Text provided
_____

An expert discusses ways to complement cancer treatment and potentially improve outcomes.
Integrative medicine could be extremely beneficial in cancer care. However, it is important that patients understand the difference between integrative and alternative treatment, according to Shelly Latte-Naor, M.D., director of Mind-Body Medicine at Memorial Sloan Kettering Cancer Center.
“In integrative medicine, we take care of the whole garden. Cancer is the weed. We optimize the water and the soil to do everything we can to make the garden as inhospitable to cancer as possible,” Latte-Naor said during a presentation at the 2018 Ovarian Cancer National Conference held in Washington, DC.
Integrative or Alternative: What’s the Difference?
To potentially improve cancer outcomes, integrative treatment tackles health aspects such as nutrition, exercise and sleep habits — affordable practices that have a solid safety record and are evidence-based. Importantly, integrative treatment is meant to work alongside conventional cancer treatments to potentially improve outcomes and make patients feel better throughout the process.
On the contrary, alternative medicine could be riskier. This type of treatment, which will often market a magic herb or natural supplement to improve or cure their cancer could cost patients a pretty penny — or their life.

_____

Data to examine
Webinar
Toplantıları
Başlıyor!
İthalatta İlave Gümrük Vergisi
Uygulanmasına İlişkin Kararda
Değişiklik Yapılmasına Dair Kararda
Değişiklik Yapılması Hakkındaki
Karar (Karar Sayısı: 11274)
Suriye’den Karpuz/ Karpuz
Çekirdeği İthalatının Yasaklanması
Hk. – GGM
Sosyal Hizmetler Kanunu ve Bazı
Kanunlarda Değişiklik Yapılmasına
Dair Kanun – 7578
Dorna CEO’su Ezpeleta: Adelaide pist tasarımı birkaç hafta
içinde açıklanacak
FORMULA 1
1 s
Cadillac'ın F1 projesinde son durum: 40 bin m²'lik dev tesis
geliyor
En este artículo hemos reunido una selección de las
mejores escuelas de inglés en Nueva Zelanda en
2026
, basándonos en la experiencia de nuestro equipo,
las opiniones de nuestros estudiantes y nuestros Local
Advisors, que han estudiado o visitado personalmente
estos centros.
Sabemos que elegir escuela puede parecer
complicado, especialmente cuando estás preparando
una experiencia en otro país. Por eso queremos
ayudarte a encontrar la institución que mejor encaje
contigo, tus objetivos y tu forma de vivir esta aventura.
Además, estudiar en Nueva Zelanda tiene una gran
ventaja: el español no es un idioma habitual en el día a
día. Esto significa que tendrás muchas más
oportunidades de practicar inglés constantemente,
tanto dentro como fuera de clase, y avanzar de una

_____

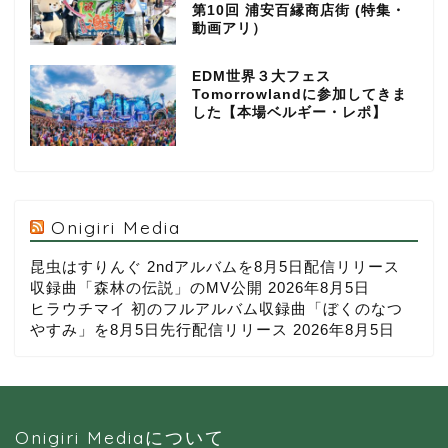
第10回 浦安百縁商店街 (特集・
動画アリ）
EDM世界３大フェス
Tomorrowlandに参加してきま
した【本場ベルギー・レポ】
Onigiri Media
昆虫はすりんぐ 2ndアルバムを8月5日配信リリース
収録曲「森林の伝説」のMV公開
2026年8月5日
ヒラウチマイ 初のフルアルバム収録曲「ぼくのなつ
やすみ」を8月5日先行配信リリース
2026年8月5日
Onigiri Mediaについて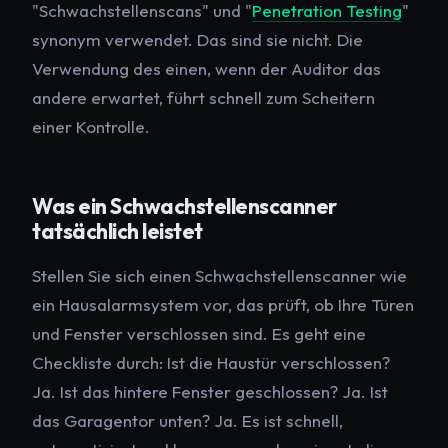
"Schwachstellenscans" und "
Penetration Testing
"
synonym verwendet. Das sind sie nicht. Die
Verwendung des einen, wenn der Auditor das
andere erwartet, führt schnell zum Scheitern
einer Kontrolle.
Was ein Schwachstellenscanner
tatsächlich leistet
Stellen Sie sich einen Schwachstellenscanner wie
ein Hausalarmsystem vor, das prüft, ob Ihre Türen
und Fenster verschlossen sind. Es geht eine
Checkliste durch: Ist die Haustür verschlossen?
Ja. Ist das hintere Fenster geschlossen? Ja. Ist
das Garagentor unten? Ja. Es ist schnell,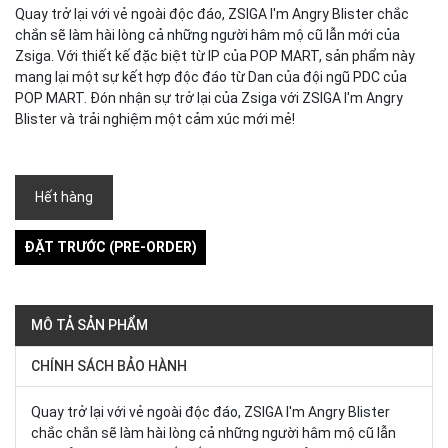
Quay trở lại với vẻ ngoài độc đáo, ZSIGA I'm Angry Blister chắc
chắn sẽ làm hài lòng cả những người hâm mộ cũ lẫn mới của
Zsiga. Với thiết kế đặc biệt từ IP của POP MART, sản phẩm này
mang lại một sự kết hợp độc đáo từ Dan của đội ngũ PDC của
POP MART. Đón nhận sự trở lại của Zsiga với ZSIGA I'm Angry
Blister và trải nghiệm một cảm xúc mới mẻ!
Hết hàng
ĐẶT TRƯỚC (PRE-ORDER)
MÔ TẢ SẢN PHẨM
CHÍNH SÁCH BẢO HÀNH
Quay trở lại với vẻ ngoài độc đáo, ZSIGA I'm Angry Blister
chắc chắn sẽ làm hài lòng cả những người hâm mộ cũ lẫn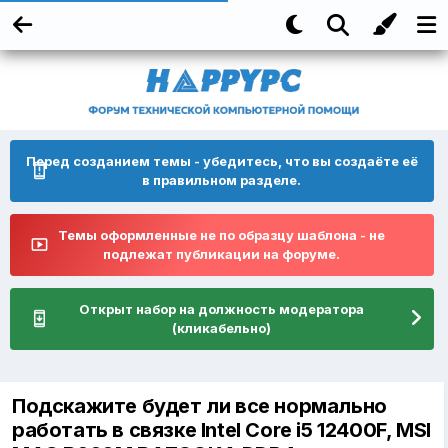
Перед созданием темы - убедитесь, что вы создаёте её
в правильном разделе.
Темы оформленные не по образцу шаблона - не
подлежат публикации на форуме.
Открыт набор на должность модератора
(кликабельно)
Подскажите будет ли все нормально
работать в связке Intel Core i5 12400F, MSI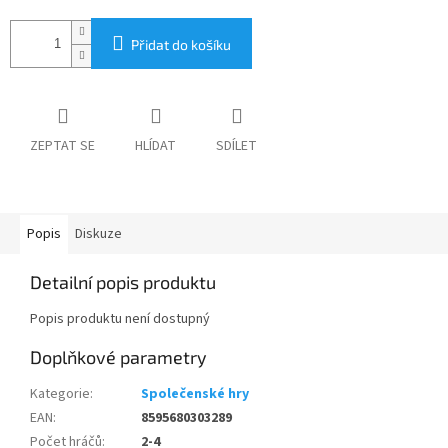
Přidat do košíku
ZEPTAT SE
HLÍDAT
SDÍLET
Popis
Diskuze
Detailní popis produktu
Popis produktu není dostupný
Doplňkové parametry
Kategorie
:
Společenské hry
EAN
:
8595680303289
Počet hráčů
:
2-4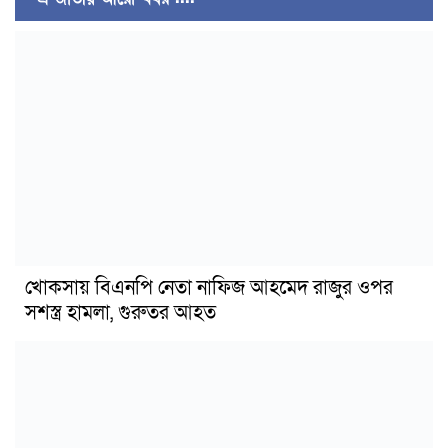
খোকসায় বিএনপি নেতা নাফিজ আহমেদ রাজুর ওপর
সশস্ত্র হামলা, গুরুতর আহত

_____

What you are asked to do
Carry on the text about integrative medicine in cancer care from its last sentence. The material comes from a separate source.

Exercise output
“Alternative medicine is sometimes touted as being curative, and it’s not backed by robust studies,” Latte-Naor said. Claims behind alternative medicine are often based in anecdotes, and have no supporting safety data, she added.
Not to mention, when someone explored an alternative medicine regimen, they may be encouraged to go off their prescribed cancer therapy, according to Latte-Naor. “That’s also a red flag to me. That’s a very serious responsibility to take on,” she said.
Latte-Naor explained that integrative therapy is a much safer approach that is growing across all National Comprehensive Cancer Network-designated cancer centers throughout the United States.
“The general population is demanding more information on integrative medicine,” Latte-Naor said. “Science is picking up on that.”
One of the “central targets” for integrative therapy is managing stress, as that can trickle down to other healthy activities. High stress and anxiety levels can cause sleep disruptions, a lack of motivation to exercise, poor food choices and less engagement with a social support system.
Although stress has not definitively been linked to be cancer-causing, it can weaken the immune system. And in mouse models, mice with ovarian cancer who were constantly stressed had more cancer growth than their counterparts who also had the disease but lived a normal life. “Stress response depends on our perception, and our perception can change very quickly,” Latte-Naor said. “We can learn and train ourselves to change our reaction in the face of stress, and one of these tools is called meditation.”
Meditation can come in multiple forms, such as sitting comfortably and doing a scan of how your body feels, guided imagery or being still with your thoughts.
Sleep is also crucial in decreasing stress (and decreased stress might lead to improved sleep). This is another key area in integrative medicine for cancer care, as 25 to 59 percent of patients with cancer experience sleep disturbances, according to Latte-Naor.
“It really impacts quality of life,” she said.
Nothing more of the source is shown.